Żeby istnienie stało się faktem – a gdy już zniknie, żeby można było przynajmniej uznać, że jednak istniało – musi być zakorzenione w przeszłości, dziać się w teraźniejszości i kryć w sobie nadzieję, że będzie w dalszym ciągu trwało w przyszłości. A wobec tego teraźniejszość nie sprowadza się tylko do przepadania kolejnych chwil. A wobec tego w tym, co właśnie trwa, istotna jest kontynuacja tego, co było, oraz to, co zostanie przekazane temu, co ma nastąpić. I tak oto w pewien sposób – przynajmniej zgodnie z wyobrażeniem i poglądami żyjących ludzi – istnienie nie tyle nawet pokonuje czas (takiego wyczynu nie mogłoby dokonać), co sprowadza się do samego siebie, a skoro sprowadza się do samego siebie, czas nie jest już jego istotą, lecz wymiarem – podobnie jak przestrzeń (XII, 18).
UTOPIA
Człowiek nie może nie pragnąć tego, czego nie ma tutaj, to znaczy nie może nie zajmować się przyszłością i nie żyć z myślą o przyszłości, by tak rzec, absolutnej, lub o przyszłości nieograniczonej do krótkiego trwania życia jednostki. Ani jutro, ani pojutrze, lecz „pewnego dnia” nastąpi to, co lepsze, ponieważ musi zaistnieć, a musi zaistnieć, ponieważ już istnieje – ponieważ to, co sprawiedliwe i niesprawiedliwe, jest sprawiedliwe i niesprawiedliwe teraz i zawsze – i zawsze takie było (XIV, 9).
CO POZOSTAJE?
W końcu nadchodzi pora, gdy śmierć coraz uporczywiej zaczyna nam zaglądać w oczy, a zatem i my jej, i jeśli nie chcemy odwracać wzroku, udając, że wszystko jest jak przedtem i że w tej sprawie nie ma już nic do zrobienia, pierwsze przychodzi nam do głowy następujące pytanie: „Co otrzymałem od życia?

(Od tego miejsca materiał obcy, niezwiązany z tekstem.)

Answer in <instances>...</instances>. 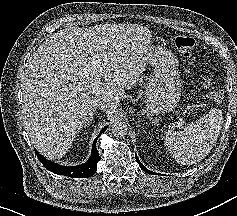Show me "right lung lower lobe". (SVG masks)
Returning <instances> with one entry per match:
<instances>
[{
	"instance_id": "right-lung-lower-lobe-1",
	"label": "right lung lower lobe",
	"mask_w": 237,
	"mask_h": 216,
	"mask_svg": "<svg viewBox=\"0 0 237 216\" xmlns=\"http://www.w3.org/2000/svg\"><path fill=\"white\" fill-rule=\"evenodd\" d=\"M108 126L104 127L100 134L95 138L92 145V153L89 160L78 166H61L54 162H51L40 155L37 150H35L37 157L39 158L40 162L51 172L57 175H64L73 178H87L91 177L97 171V163L99 161V154L96 148V142L98 137L107 129Z\"/></svg>"
}]
</instances>
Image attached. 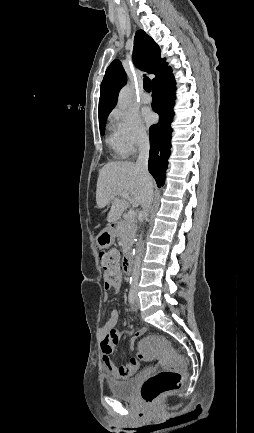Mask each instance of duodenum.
Masks as SVG:
<instances>
[{"mask_svg":"<svg viewBox=\"0 0 254 433\" xmlns=\"http://www.w3.org/2000/svg\"><path fill=\"white\" fill-rule=\"evenodd\" d=\"M111 231H116V225L111 224L110 225ZM132 266V256L129 250H126L124 253V259H123V269L125 272H130Z\"/></svg>","mask_w":254,"mask_h":433,"instance_id":"duodenum-1","label":"duodenum"}]
</instances>
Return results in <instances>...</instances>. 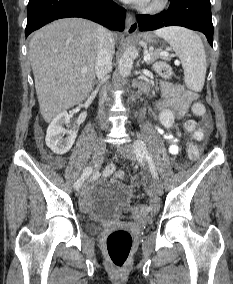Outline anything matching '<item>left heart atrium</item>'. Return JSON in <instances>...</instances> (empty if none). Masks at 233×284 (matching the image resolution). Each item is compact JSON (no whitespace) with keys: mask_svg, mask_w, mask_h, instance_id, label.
Masks as SVG:
<instances>
[{"mask_svg":"<svg viewBox=\"0 0 233 284\" xmlns=\"http://www.w3.org/2000/svg\"><path fill=\"white\" fill-rule=\"evenodd\" d=\"M123 1L129 2V3L138 4V5H143V4L146 3L148 0H123Z\"/></svg>","mask_w":233,"mask_h":284,"instance_id":"39dd6f15","label":"left heart atrium"}]
</instances>
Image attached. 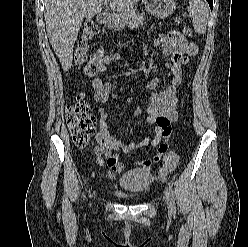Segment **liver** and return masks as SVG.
Here are the masks:
<instances>
[{"label":"liver","mask_w":248,"mask_h":247,"mask_svg":"<svg viewBox=\"0 0 248 247\" xmlns=\"http://www.w3.org/2000/svg\"><path fill=\"white\" fill-rule=\"evenodd\" d=\"M140 0H108L110 8L128 13ZM105 0H45L44 17L50 44L59 58L62 69L72 66L73 48L83 19L102 11Z\"/></svg>","instance_id":"1"}]
</instances>
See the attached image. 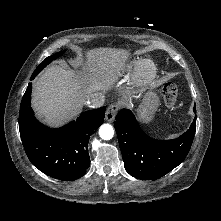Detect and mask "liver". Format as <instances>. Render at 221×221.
<instances>
[{
    "label": "liver",
    "instance_id": "1",
    "mask_svg": "<svg viewBox=\"0 0 221 221\" xmlns=\"http://www.w3.org/2000/svg\"><path fill=\"white\" fill-rule=\"evenodd\" d=\"M86 57L87 75H77L67 65H54L34 82L32 106L43 122L58 126L80 113L87 98L115 81L129 54L125 50L97 48L89 50Z\"/></svg>",
    "mask_w": 221,
    "mask_h": 221
}]
</instances>
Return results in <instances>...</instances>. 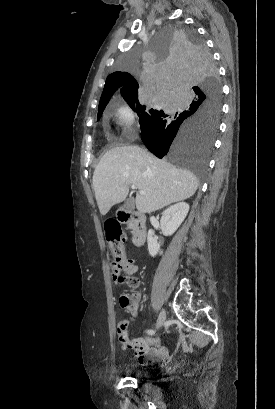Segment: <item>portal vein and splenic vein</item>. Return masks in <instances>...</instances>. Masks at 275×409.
<instances>
[{"label": "portal vein and splenic vein", "instance_id": "1", "mask_svg": "<svg viewBox=\"0 0 275 409\" xmlns=\"http://www.w3.org/2000/svg\"><path fill=\"white\" fill-rule=\"evenodd\" d=\"M131 188H136L135 184H132ZM140 194H145L144 190H139Z\"/></svg>", "mask_w": 275, "mask_h": 409}]
</instances>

Co z d o ł a ł e m o s i ą g n ą ć?” Ale w tym pytaniu kryje się w istocie pytanie inne, znacznie poważniejsze i o wiele bardziej gorzkie, pytanie odwrotne: „Czego nie otrzymałem?” Ono z kolei zawiera w sobie pełen prostoty żal rodem z piosenki Combien je regrette…⁴: jakże żałuję tego, co miałem, a l e r ó w n i e ż tego, czego nie przeżyłem. W takiej chwili całe nasze istnienie ujawnia swoją drugą stronę, uzmysławiając nam przy tym, że ominęło nas wszystko to, czego nie otrzymaliśmy, chociaż mieliśmy to, co zostało nam dane. Tak że w końcu całe nasze istnienie, niezależnie od tego, jakie było, jawi się nam bardzo wyraźnie jako p o m y ł k a.
Czy jednak nie ma raczej pomyłki w naszym rozumieniu życia jako okazji do gromadzenia zdobyczy i przywłaszczania sobie wszystkiego? Carpe diem… – zaspokój głód… w s z y s t k i e g o.

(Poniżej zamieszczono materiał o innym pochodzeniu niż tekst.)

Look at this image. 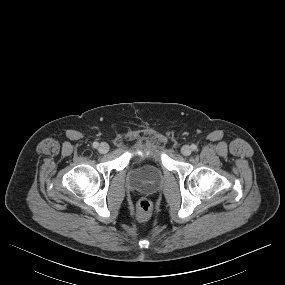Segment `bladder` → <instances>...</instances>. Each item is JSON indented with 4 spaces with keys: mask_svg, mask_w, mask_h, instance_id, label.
<instances>
[{
    "mask_svg": "<svg viewBox=\"0 0 285 285\" xmlns=\"http://www.w3.org/2000/svg\"><path fill=\"white\" fill-rule=\"evenodd\" d=\"M127 181L136 189L153 191L161 185L163 174L157 166L146 164L131 168L127 174Z\"/></svg>",
    "mask_w": 285,
    "mask_h": 285,
    "instance_id": "1",
    "label": "bladder"
}]
</instances>
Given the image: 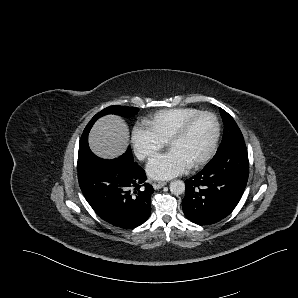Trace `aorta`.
Segmentation results:
<instances>
[{"label":"aorta","instance_id":"762f6f07","mask_svg":"<svg viewBox=\"0 0 298 298\" xmlns=\"http://www.w3.org/2000/svg\"><path fill=\"white\" fill-rule=\"evenodd\" d=\"M185 182L179 179H174L169 184V190L175 195H180L185 192Z\"/></svg>","mask_w":298,"mask_h":298}]
</instances>
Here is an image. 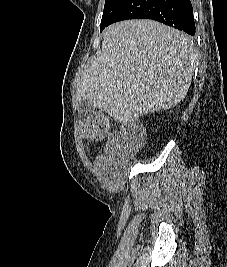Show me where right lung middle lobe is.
<instances>
[{
    "label": "right lung middle lobe",
    "instance_id": "right-lung-middle-lobe-1",
    "mask_svg": "<svg viewBox=\"0 0 227 267\" xmlns=\"http://www.w3.org/2000/svg\"><path fill=\"white\" fill-rule=\"evenodd\" d=\"M127 0H106L104 5V11L101 19L100 29L105 26L114 18L116 13L125 4Z\"/></svg>",
    "mask_w": 227,
    "mask_h": 267
}]
</instances>
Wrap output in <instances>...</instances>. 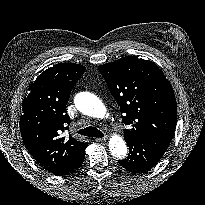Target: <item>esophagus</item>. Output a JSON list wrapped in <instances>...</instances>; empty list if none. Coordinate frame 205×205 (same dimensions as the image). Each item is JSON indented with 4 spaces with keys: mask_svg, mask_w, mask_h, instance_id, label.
<instances>
[{
    "mask_svg": "<svg viewBox=\"0 0 205 205\" xmlns=\"http://www.w3.org/2000/svg\"><path fill=\"white\" fill-rule=\"evenodd\" d=\"M95 141H96V142H106V141H107V138H106V137H103V138H95Z\"/></svg>",
    "mask_w": 205,
    "mask_h": 205,
    "instance_id": "obj_1",
    "label": "esophagus"
}]
</instances>
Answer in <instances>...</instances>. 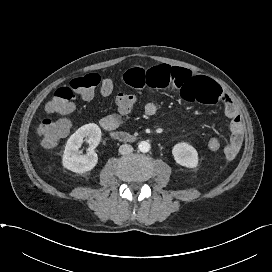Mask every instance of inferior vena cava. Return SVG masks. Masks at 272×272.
Wrapping results in <instances>:
<instances>
[{"label": "inferior vena cava", "instance_id": "1", "mask_svg": "<svg viewBox=\"0 0 272 272\" xmlns=\"http://www.w3.org/2000/svg\"><path fill=\"white\" fill-rule=\"evenodd\" d=\"M133 151V147L129 144H123L119 148V153L122 155L130 154Z\"/></svg>", "mask_w": 272, "mask_h": 272}]
</instances>
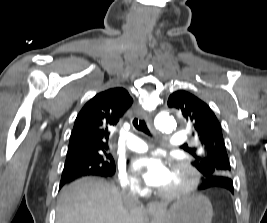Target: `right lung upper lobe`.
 <instances>
[{"label": "right lung upper lobe", "instance_id": "cb5924a9", "mask_svg": "<svg viewBox=\"0 0 267 223\" xmlns=\"http://www.w3.org/2000/svg\"><path fill=\"white\" fill-rule=\"evenodd\" d=\"M133 100L124 88L97 94L77 115L67 156L83 155L86 150L109 152L110 129L117 125Z\"/></svg>", "mask_w": 267, "mask_h": 223}]
</instances>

Jeśli nie jest to zwykły i zrozumiały żal nie za tym, czego się nie miało, ale żal za życiem, które minęło i o którym teraz się marzy, to tkwi w tym jawna niedorzeczność. Najważniejsze pytanie, które kryje się najgłębiej, przesłonięte innymi pytaniami, bardziej lub mniej gorączkowymi i rozpaczliwymi, nie brzmi: „Co się otrzymało?”, tylko „Co pozostaje?” Co pozostaje po tym minionym następowaniu po sobie dni i lat, przeżytym jak należało, czyli zgodnie z nieuchronnością, której praw nawet teraz nie potrafimy przeniknąć, ale zarazem przeżytym bezładnie, a więc od przypadku do przypadku?

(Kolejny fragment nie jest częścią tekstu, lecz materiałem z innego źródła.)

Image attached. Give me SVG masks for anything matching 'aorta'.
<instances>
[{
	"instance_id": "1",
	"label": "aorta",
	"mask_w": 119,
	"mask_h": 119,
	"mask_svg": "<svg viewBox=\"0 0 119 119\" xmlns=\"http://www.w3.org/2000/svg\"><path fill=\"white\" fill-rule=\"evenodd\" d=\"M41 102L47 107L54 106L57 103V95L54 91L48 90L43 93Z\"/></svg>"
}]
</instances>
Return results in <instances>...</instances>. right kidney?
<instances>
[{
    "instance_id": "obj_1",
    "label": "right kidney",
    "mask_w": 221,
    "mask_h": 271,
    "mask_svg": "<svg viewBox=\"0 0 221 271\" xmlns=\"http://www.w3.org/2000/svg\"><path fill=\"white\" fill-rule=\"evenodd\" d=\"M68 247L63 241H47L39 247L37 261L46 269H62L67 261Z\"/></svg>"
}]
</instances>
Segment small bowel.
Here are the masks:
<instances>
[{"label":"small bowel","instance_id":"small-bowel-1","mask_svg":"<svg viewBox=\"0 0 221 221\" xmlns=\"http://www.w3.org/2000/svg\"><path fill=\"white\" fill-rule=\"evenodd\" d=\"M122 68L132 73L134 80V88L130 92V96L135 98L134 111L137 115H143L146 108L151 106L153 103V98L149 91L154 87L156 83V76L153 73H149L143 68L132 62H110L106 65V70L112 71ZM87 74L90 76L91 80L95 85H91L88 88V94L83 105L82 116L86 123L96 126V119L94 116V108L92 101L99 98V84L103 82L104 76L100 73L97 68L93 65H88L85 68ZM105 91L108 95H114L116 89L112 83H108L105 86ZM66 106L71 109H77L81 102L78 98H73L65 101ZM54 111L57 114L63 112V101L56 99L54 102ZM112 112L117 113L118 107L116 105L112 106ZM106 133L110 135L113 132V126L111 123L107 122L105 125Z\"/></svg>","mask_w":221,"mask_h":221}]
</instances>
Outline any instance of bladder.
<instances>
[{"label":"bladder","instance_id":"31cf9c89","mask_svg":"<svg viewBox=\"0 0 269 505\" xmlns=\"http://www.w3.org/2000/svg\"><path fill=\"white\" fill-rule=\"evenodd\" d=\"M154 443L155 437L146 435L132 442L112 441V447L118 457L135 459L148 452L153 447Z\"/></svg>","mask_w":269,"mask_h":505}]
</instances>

Pozostaje – o ile pozostaje – to, czym się jest, to, czym się było: wspomnienie o tym, że byliśmy „piękni”, jak powiedziałby Plotyn, i zdolność ożywiania tego wspomnienia. Pozostaje miłość, jeśli się ją przeżyło, entuzjazm dla wielkodusznych czynów, dla śladów tego, co wzniosłe i cenne, na które natrafiamy w popiele życia. Pozostaje – o ile pozostaje – zdolność do uznawania za dobre tego, co jest dobre, a za złe tego, co złe, i pewność, że nie można sprawić, żeby było odwrotnie (i nie należy czynić nic, by wydawało się, że jest odwrotnie).
Pozostaje to, co było – co zasługuje na trwanie – to, co wciąż jest. A z nas, z tego Ego, którego nigdy nie potrafimy się pozbyć ani wyrzec, nie pozostaje nic (XV, 12).